The Cheraw dance is characterized by the use of bamboo staves, which are kept in cross and horizontal forms on the ground. While the male dancers move these bamboo staves in rhythmic beats, the female dancers perform by stepping in and out of the bamboo blocks. Recognized as one of the oldest dances of Mizoram, the Cheraw dance has become an integral part of almost every festival of Mizoram.

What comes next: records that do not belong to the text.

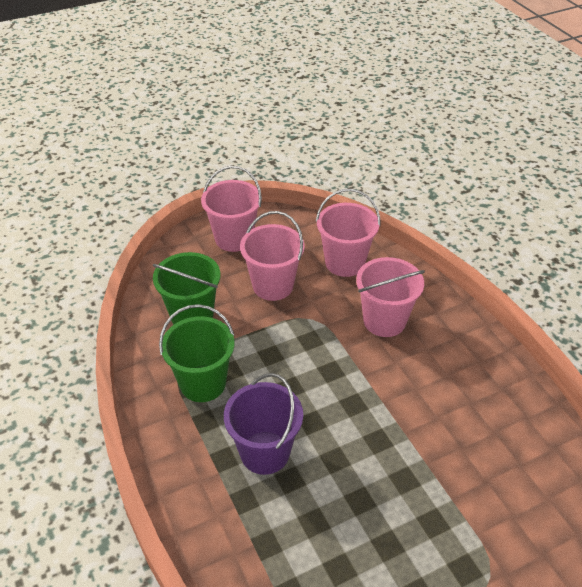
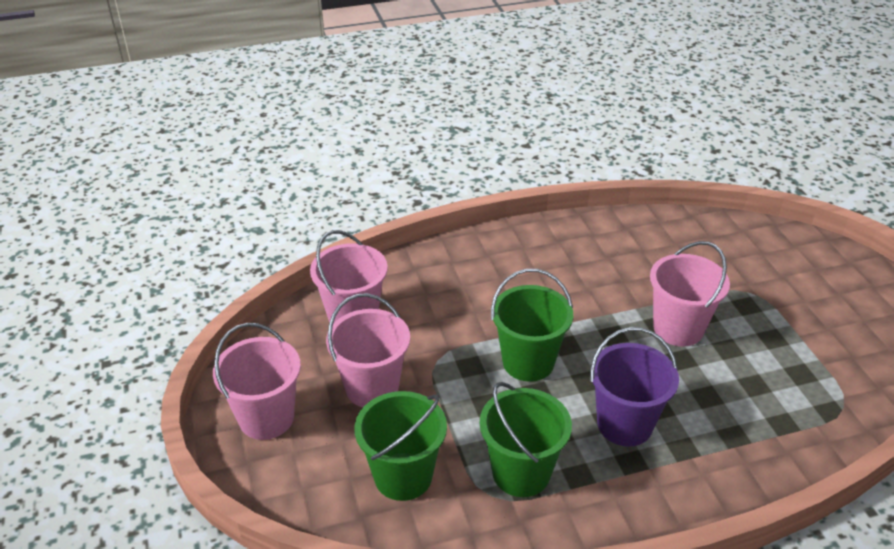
camera: 80 degrees left, 5 degrees down
pink bucket [356,257,425,337] -> pink bucket moved to [650,241,730,347]
none -> green bucket [491,269,573,382]

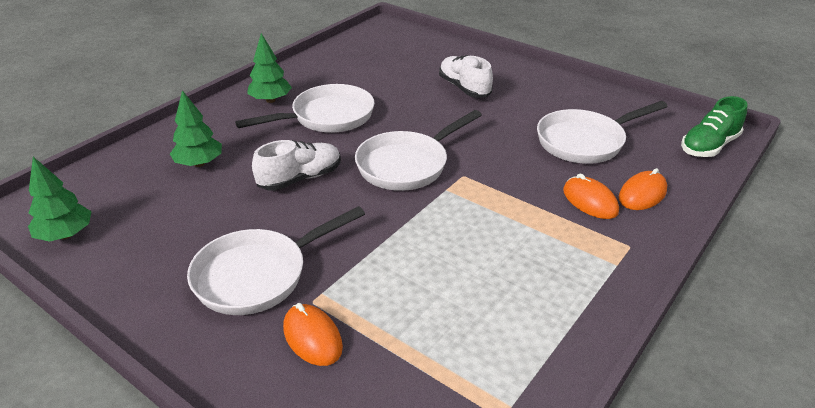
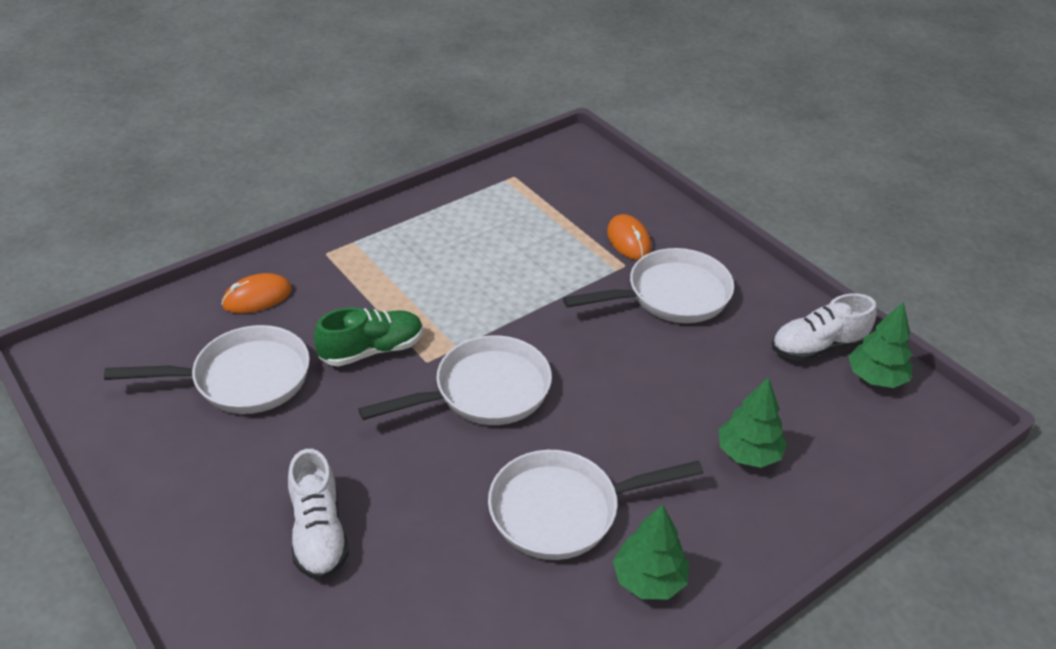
camera: 165 degrees left, 5 degrees up
white shoe [252,140,341,191] -> white shoe moved to [772,294,877,361]
orange mouse [563,173,619,219] -> none
green shoe [681,96,748,157] -> green shoe moved to [314,307,423,367]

It is believed that the Cheraw dance originated as early as the 1st century AD. Long bamboo staves are used for this dance, therefore many people call it "Bamboo Dance". Aptly supported by two bases, the bamboos are clapped together on a particular beat by the male dancers. The females who have a perfect sense of timing, dance gracefully by stepping in and out of the crossed and horizontally laid bamboo staves. The dancers move by stepping alternatively in and out from between and across a pair of horizontal bamboos, held against the ground by people sitting face to face on either side. They tap the bamboos in rhythmic beats. The bamboos, placed horizontally, are supported by two bases, one at each end. The bamboos, when clapped, produce a sound which forms the rhythm of the dance. It indicates the timing of the dance as well. The dancers steps in and out to the beats of the bamboos with ease and grace.

The common costumes worn by the female performers during the Cheraw dance Dance include Thihna, Vakiria, Kawrchei and Puanchei. All these traditional costumes of Cheraw Dance come in vibrant colors that further brighten up the surrounding environment.

In the ancient ages, Cheraw dance Dance was performed with the hope of providing solace to soul of a deceased mother who had left her newborn child on earth. However, today, the horizon of Cheraw dance Dance has expanded considerably. In fact this dance is performed on every big and small occasion of Mizoram.

More often than not the various movements made by the Cheraw dance dancers are inspired by the nature. While some expressions of Cheraw dance Dance resemble the swaying of trees some others indicate the flying of birds. There is no denying the fact that Cheraw dance Dance is surely a most enchanting form of Mizoram culture.